CHP Genel Başkan Yardımcısı Yasemin Öney Cankurtaran, Kanun Hükmünde Kararname (KHK) ile rektör seçimlerinin kaldırılmasını ‘gerginliğin ortaya çıkmaması için’ sözleriyle savunan Başbakan Yardımcısı ve Hükümet Sözcüsü Numan Kurtulmuş’a tepki gösterdi. Cankurtaran, “Bu açıklama tam bir skandal. AKP anlayışı, kendisinin kaybedeceğini anladığı an da aynı gerekçeyle genel, yerel seçimleri bile yaptırtmayalım diyebilirler” diye konuştu.
Olağanüstü hâl (OHAL) kapsamında çıkarılan KHK ile rektör atamalarının doğrudan Cumhurbaşkanı tarafından yapılması düzenlemesi getirilmişti. KHK’nın çıkmasının ardından ilk icraat olarak da Boğaziçi Üniversitesi’nde yapılan rektörlük seçimlerinde oyların yüzde 86’sını alan Prof. Dr.Gülay Barbarosoğlu yerine, seçimlere dahil girmeyen ve AKP Eskişehir Milletvekili Emine Nur Günay’ın kardeşi olan Prof.Dr. Mehmet Özkan, rektör olarak atanmıştı.

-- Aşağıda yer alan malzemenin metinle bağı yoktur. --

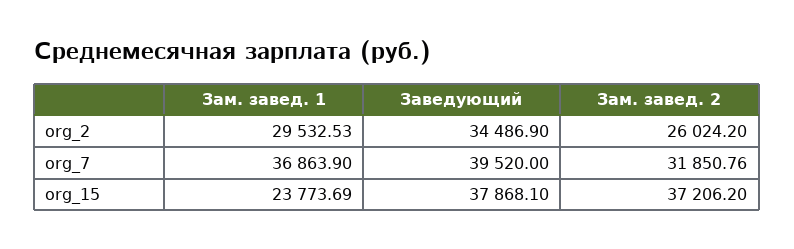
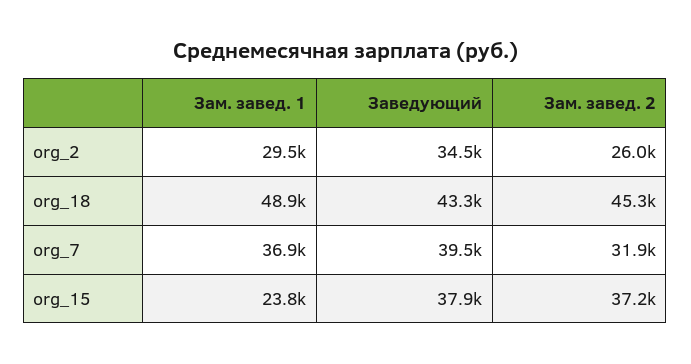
Зам. завед. 1, org_18: none -> 48900
Заведующий, org_18: none -> 43300
Зам. завед. 2, org_18: none -> 45300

Numan Kurtulmuş’un açıklamasını “tam bir skandal” olarak nitelendiren CHP Genel Başkan Yardımcısı Yasemin Öney Cankurtaran, şöyle konuştu:
“Bu açıklama AKP’nin demokrasinin D’sine bile inanmadığını göstermiştir. Bugüne kadar darbe dönemleri hariç seçime girmeyen bir adayın rektör atandığı görülmedi. Gerginlik, kamplaşma olur diye bu ülkenin en eğitimli insanları olan akademisyenlerin seçimine bile saygı göstermeyen AKP anlayışı, kendisini güçsüz ve kaybedeceğini hissettiği bir ortamda aynı gerekçeyle, ‘gerginlik çıkar, kamplaşma olur’ diyerek bu ülkede genel yada yerel seçimleri bile yaptırtmayalım diyebilirler. Akademisyenlerin yüzde 86’sının oyunu alan bir kişi yeterli görülmeyerek seçime bile girmemiş biri atanarak mı uzlaşma sağlanacağı düşünülmektedir? Gerginlik çıkmaması için bir yere atanan kişiler mutlaka AKP’li mi olmak zorundadır? Ülkedeki en büyük gerginlik kaynağı AKP’nin bizzat kendisidir.”
“Milli irade sözünü dilinden düşürmeyen Cumhurbaşkanı Erdoğan’ın kendisine verilen oy dışında hiçbir iradeye saygısı olmadığı Boğaziçi Üniversitesi’ne yaptığı rektör ataması ile ortaya çıkmıştır. Erdoğan milli irade diyerek özgür iradeyi yok ediyor.Oyların yüzde 86’sını alan aday yerine seçime bile girmeyen birini sırf AKP’li milletvekilinin kardeşi diye atamak tek kelimeyle kul hakkı yemektir."